> _Reading passage_:

——————————

The Anti-Waxer: Joey Healy Is Spreading The Gospel Of Great Brow Grooming

A decade ago, Joey Healy embarked on a mission to rescue the people of New York City from brow waxing. “In 2008, that was the only eyebrow maintenance that anyone was offering,” he says. “Waxing seemed so clearly bad for the skin. I remember thinking that there was a huge opportunity to offer something better and more luxurious.” Armed with a pair of scissors and tweezers, he began making brow-grooming house calls around the Upper East Side. “Eventually, I knew every doorman,” says Healy. Soon after, he started folding up the Murphy bed in his studio apartment and seeing clients there. Healy recalls, “I would do their brows and, then, send them to Saks or Sephora with a little list of products that I used on them.”

It didn’t take long for Healy to recognize it made more sense for him to create products than to recommend merchandise from other companies. Now, his namesake brand has a range of 24 arch items, and he operates the 1,000-square-foot Joey Healy Eyebrow Studio in Greenwich Village (there’s no Murphy bed in sight). “I still have clients today who used to come to my apartment,” he says. Beauty Independent spoke with Healy about the astute steps he took to build his business, the day he got hit with an $80,000 tax bill, the misery of firing people and plans to expand studios beyond Manhattan.

What were you doing before you launched your brand?

I started my business at 23, so I’ve really had it my entire adult life. I’m from Connecticut. I went to Villanova, and I studied marketing, which gave me a good jumping off point for starting a business. But I always wanted to be in the creative fields. When I moved to New York City, I got a job working in Midtown at a costume design factory and made $7.20 an hour. That was $220 a week, and I was really just scraping by. I shared a studio apartment with a 63-year-old woman on the Upper East Side.

Pretty quickly, I realized that costume design wasn’t going to work out because I was terrible at it. While I was doing it, though, I was also hustling and trying to figure out ways to make a little bit of extra money. I worked at this place called the Creative Costume Company. A big part of their business was high-end costume rentals that would be custom-fitted to you. I started asking those clients if they needed someone to help do their makeup, too. I was enthusiastic, but not particularly talented, and certainly not trained, but it developed very quickly into a passion for me. I left my job at the costume company and started working in retail at Bloomingdale’s for Bobbi Brown. That led to gigs at cosmetics counters in Barneys and Bergdorf Goodman and, then, I also started doing makeup for the New York City Ballet.

——————————

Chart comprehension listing
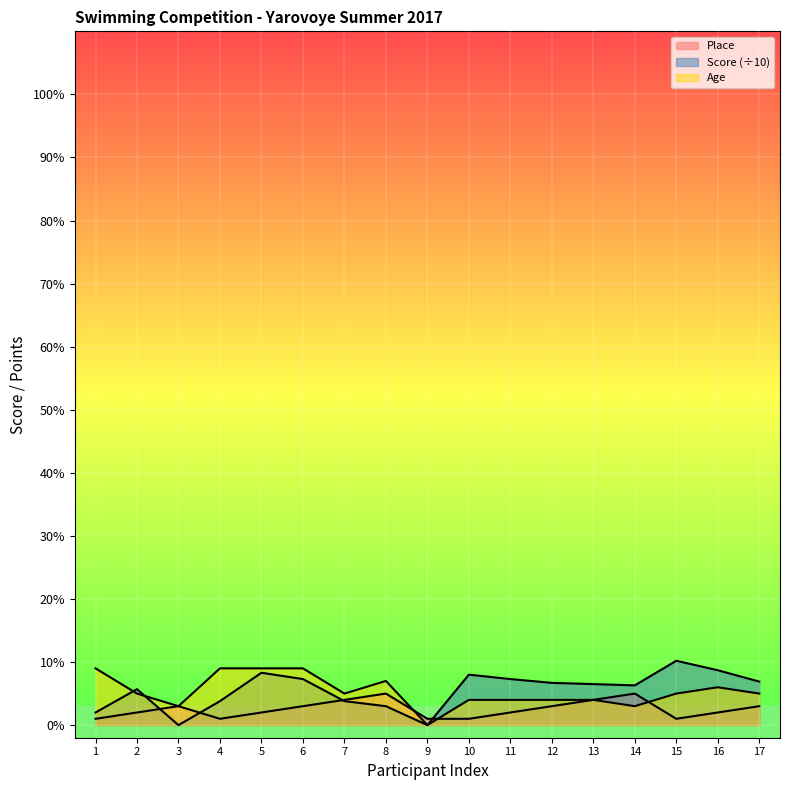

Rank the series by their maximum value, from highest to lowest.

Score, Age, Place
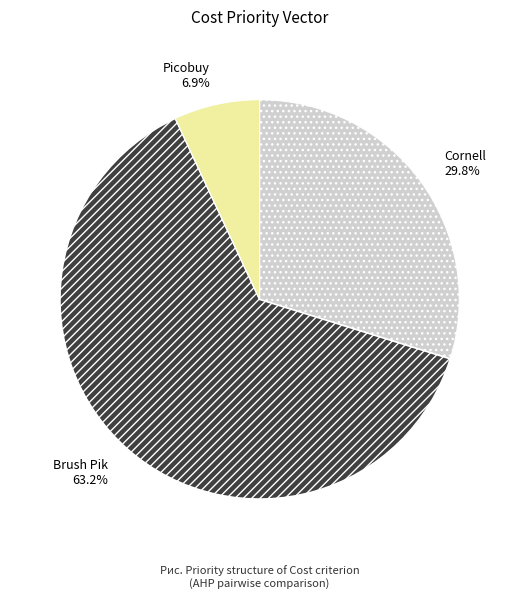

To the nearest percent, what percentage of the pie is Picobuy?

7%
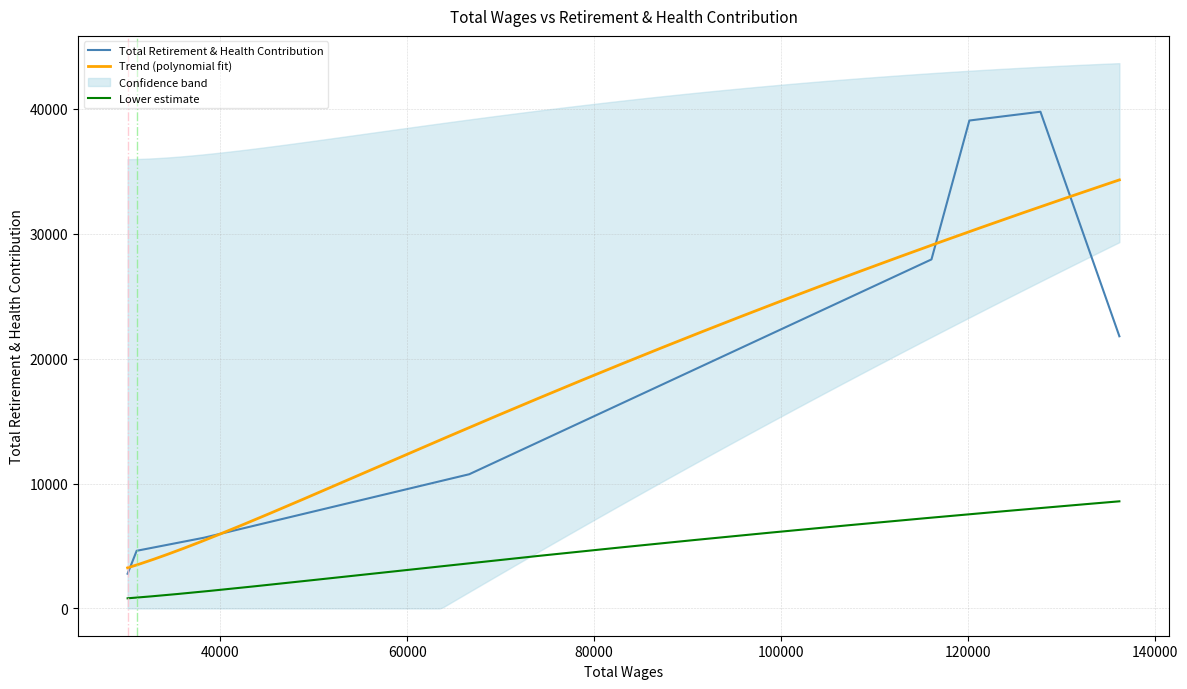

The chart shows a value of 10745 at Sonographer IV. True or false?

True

——————————

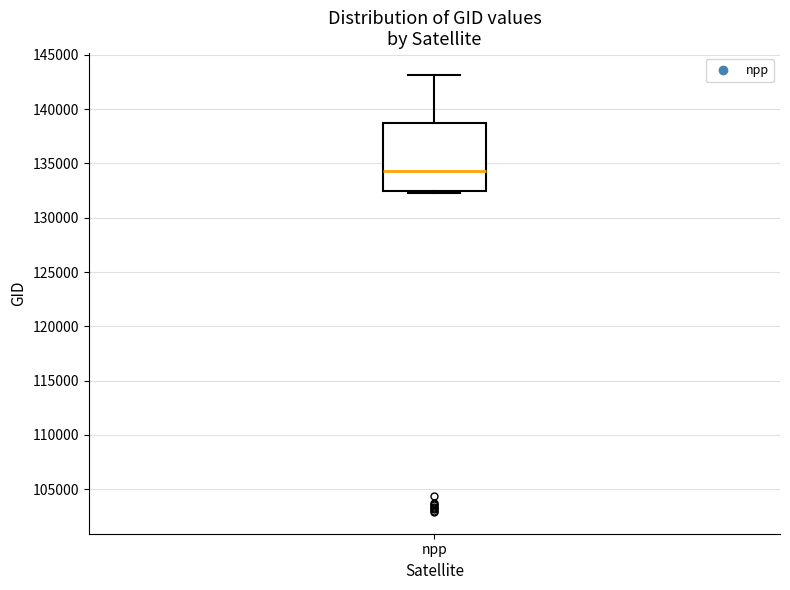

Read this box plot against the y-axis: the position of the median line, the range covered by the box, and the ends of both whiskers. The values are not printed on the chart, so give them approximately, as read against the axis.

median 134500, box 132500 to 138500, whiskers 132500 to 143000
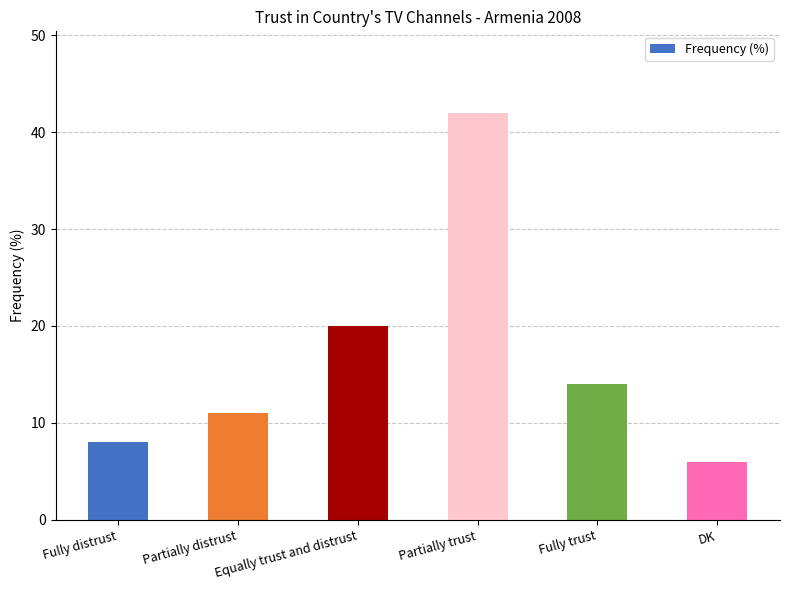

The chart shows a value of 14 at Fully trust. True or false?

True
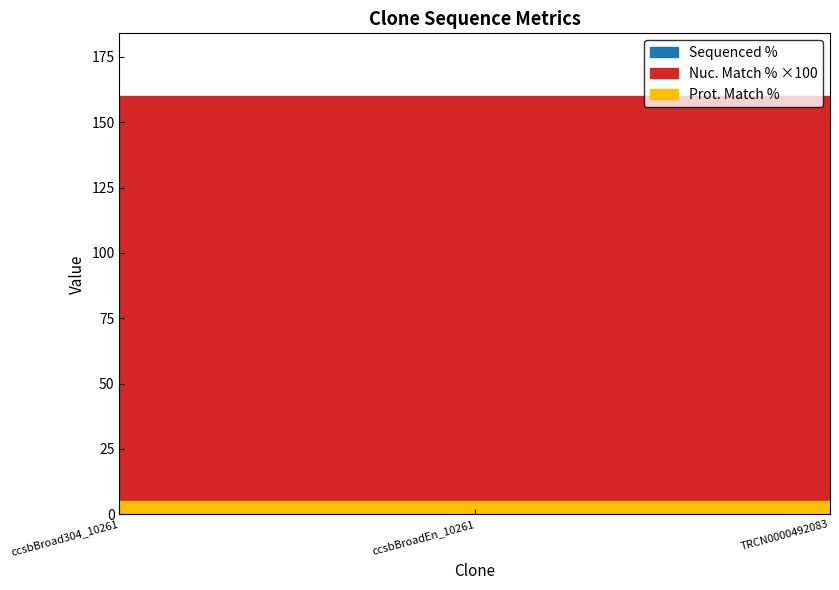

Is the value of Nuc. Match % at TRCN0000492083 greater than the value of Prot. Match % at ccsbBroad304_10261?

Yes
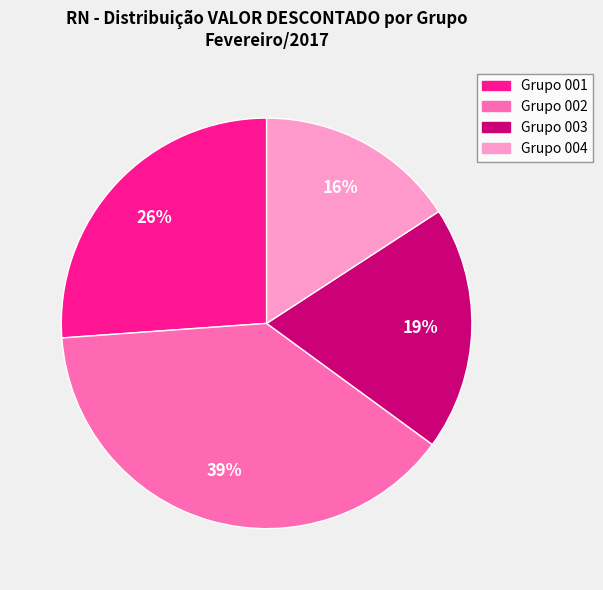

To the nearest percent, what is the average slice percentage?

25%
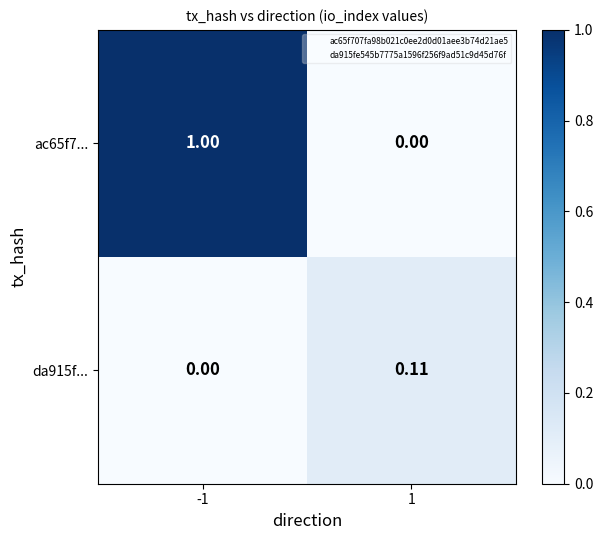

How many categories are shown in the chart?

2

——————————

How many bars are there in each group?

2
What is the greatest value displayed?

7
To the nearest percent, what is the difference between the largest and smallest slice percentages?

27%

——————————

> _Exercise instructions_:
1) Summarize the text about Joey Healy in two sentences.
2) Please copy the listing lines, beginning at the line that contains "Rank the series" and ending after the line that contains "The chart shows a value of 10745", and leave out the pictures.
The text about Joey Healy and the listing are unrelated materials.

> _Task answers_:
1) In 2008 Joey Healy set out to offer New Yorkers a better alternative to brow waxing, first grooming brows on house calls and in his studio apartment, and he then decided to create his own products. His brand now has 24 brow items and he runs a 1,000-square-foot studio in Greenwich Village, having worked in costume design and makeup before starting his business at 23.

2)
Rank the series by their maximum value, from highest to lowest.

Score, Age, Place

To the nearest percent, what percentage of the pie is Picobuy?

7%

The chart shows a value of 10745 at Sonographer IV. True or false?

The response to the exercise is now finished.